= Christine E. Silverberg =

Canadian lawyer and police chief

Christine E. Silverberg (born 1949) is a Canadian lawyer who was the first female Chief of the Calgary Police Service and later practiced law alongside Hersh Wolch, who famously won David Milgaard's wrongful conviction case.

Silverberg was born in Brampton, Ontario and met her husband Ben Silverberg in Toronto while earning a B.A. in political science at York University, working as an undercover police officer and then working for the Ontario Solicitor-General's Office. She later finished an M.A. in criminology from the University of Toronto and was appointed Chief of the Calgary Police Service in 1995, which she remained at until 2000. Silverberg then gained admission to the Faculty of Law at the University of Calgary, graduating with a J.D. degree in 2003, and then practiced at Gowlings where she was named Partner in 2008.

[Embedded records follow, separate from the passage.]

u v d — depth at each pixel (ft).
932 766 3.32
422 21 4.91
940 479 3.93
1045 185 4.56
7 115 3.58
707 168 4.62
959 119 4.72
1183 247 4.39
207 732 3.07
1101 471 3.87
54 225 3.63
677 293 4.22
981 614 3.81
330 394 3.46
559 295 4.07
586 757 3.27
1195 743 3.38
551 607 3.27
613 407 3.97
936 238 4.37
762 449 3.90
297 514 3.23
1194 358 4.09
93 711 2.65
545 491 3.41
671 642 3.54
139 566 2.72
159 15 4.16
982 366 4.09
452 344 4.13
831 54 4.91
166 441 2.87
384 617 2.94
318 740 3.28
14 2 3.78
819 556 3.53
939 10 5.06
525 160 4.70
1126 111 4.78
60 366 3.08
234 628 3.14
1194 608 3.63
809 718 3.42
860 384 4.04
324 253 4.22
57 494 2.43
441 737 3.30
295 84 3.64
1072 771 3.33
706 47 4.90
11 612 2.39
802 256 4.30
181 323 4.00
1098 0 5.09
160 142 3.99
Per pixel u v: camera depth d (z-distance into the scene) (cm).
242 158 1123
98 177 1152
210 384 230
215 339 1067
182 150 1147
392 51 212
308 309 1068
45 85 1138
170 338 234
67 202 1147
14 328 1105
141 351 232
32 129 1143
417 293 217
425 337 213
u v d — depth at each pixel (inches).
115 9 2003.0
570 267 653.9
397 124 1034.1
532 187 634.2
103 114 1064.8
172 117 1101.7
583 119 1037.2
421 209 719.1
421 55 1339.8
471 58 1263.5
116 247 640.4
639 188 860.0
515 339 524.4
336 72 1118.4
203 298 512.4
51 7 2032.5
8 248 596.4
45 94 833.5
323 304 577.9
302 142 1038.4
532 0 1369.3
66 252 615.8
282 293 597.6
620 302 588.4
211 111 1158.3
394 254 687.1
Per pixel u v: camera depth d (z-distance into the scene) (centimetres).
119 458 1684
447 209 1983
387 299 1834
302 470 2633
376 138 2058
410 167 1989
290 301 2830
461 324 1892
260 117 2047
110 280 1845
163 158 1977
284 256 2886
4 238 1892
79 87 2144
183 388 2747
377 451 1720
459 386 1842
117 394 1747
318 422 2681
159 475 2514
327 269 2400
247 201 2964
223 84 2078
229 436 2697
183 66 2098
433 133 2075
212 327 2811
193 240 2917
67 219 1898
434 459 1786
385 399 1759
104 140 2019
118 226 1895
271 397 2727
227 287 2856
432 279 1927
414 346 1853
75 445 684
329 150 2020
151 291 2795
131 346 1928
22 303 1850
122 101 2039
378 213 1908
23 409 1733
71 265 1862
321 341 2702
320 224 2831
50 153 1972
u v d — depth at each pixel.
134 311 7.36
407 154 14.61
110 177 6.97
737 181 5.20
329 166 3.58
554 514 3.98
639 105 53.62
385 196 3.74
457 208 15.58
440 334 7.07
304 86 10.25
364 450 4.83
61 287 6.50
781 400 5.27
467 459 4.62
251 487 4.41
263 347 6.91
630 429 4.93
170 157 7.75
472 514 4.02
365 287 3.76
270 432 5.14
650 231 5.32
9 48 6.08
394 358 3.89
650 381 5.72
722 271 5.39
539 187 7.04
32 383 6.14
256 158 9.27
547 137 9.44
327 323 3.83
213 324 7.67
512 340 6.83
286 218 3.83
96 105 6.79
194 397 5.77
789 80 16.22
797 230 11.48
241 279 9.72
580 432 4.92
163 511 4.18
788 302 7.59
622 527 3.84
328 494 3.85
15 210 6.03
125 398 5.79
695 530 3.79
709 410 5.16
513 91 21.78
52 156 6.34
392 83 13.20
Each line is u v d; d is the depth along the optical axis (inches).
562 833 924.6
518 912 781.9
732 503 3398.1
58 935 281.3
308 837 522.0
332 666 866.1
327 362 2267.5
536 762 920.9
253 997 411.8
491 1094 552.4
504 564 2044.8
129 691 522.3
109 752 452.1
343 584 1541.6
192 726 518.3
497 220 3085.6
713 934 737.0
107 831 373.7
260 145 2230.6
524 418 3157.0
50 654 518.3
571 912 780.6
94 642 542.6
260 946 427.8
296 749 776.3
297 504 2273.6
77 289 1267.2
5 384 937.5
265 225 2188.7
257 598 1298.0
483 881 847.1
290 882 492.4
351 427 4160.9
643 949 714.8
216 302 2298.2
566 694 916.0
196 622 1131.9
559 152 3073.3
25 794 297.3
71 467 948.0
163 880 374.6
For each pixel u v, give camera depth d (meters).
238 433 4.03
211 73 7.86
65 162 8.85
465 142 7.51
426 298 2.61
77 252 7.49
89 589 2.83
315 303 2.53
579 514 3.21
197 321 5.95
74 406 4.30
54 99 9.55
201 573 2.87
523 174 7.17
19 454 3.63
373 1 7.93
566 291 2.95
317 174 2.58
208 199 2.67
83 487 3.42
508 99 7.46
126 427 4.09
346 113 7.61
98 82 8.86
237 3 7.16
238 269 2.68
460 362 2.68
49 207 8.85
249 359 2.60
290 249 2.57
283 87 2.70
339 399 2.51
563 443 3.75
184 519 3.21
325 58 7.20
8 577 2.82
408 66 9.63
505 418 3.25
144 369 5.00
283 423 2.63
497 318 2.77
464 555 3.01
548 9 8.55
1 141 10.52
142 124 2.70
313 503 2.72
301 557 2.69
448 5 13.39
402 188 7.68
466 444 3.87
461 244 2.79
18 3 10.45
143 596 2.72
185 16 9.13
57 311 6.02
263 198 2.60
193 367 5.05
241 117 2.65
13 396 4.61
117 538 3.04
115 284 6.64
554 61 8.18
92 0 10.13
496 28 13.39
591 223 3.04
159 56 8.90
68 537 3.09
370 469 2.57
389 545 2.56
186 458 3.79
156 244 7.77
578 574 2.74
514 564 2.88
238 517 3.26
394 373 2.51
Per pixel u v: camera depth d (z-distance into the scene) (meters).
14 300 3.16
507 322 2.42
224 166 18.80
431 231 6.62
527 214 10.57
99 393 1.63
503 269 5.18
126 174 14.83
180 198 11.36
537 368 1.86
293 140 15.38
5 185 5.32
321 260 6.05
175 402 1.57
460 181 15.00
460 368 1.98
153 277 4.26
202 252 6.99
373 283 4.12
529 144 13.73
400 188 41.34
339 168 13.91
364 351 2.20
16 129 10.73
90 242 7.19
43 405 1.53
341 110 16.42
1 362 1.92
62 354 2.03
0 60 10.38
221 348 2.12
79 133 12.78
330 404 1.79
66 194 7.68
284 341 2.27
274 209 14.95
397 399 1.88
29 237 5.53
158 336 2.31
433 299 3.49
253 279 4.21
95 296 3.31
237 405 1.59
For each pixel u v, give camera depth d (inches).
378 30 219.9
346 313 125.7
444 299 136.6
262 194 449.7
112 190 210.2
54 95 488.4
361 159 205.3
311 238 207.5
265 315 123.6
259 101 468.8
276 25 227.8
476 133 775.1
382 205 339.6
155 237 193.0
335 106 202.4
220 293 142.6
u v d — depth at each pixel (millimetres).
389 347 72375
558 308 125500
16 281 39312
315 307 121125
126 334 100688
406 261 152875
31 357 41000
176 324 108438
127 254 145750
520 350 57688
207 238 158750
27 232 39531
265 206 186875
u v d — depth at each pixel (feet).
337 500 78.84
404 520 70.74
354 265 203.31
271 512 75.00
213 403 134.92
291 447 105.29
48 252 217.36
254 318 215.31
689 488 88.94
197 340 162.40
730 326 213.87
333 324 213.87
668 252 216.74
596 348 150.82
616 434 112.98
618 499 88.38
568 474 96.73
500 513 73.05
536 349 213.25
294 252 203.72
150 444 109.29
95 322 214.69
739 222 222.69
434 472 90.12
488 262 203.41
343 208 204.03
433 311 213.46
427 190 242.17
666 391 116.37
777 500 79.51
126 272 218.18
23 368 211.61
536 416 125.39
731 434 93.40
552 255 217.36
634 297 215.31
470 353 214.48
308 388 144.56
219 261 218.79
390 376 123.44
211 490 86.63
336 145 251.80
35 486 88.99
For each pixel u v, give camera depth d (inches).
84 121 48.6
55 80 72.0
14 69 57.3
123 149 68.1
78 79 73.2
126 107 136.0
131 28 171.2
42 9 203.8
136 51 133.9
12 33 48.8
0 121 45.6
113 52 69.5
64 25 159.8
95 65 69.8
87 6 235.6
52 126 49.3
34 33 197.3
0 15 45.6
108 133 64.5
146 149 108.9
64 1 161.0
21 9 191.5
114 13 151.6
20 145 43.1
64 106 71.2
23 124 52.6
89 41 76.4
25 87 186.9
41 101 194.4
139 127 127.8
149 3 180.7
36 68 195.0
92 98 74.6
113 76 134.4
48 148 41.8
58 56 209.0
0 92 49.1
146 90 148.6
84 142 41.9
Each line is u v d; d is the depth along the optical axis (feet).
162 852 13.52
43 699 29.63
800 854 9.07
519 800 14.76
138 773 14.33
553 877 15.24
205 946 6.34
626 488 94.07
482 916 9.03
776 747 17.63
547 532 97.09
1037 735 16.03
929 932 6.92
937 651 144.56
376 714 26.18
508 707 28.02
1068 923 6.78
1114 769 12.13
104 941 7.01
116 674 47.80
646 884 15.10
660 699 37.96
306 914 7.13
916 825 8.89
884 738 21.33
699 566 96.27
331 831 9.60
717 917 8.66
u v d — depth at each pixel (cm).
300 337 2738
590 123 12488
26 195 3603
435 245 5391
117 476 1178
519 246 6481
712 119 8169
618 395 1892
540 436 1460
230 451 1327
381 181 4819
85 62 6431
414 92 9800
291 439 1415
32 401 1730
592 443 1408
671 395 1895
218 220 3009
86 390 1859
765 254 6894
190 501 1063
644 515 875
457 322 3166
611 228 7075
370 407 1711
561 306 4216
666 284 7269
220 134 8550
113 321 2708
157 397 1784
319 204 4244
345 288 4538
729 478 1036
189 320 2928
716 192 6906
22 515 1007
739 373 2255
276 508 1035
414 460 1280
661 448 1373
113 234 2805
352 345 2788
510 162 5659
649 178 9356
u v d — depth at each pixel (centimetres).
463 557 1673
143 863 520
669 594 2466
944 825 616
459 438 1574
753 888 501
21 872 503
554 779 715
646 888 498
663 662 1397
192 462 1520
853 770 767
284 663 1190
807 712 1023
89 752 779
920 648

Silverberg additionally completed the Queen's University School of Business Executive Program and is certified with the F.B.I.'s National Executive Institute. She was named among Canada's 100 Most Powerful Women in 2004 and is the recipient of the B'nai B'rith Woman of Valour Award. In 2010 Silverberg was appointed by the Lieutenant Governor in Council of Alberta to Hearing Tribunals established under the Health Professions Act of Alberta.

Since 2008 she practiced law at Wolch deWitt Silverberg & Watts. She currently practices at SilverbergLegal in Calgary.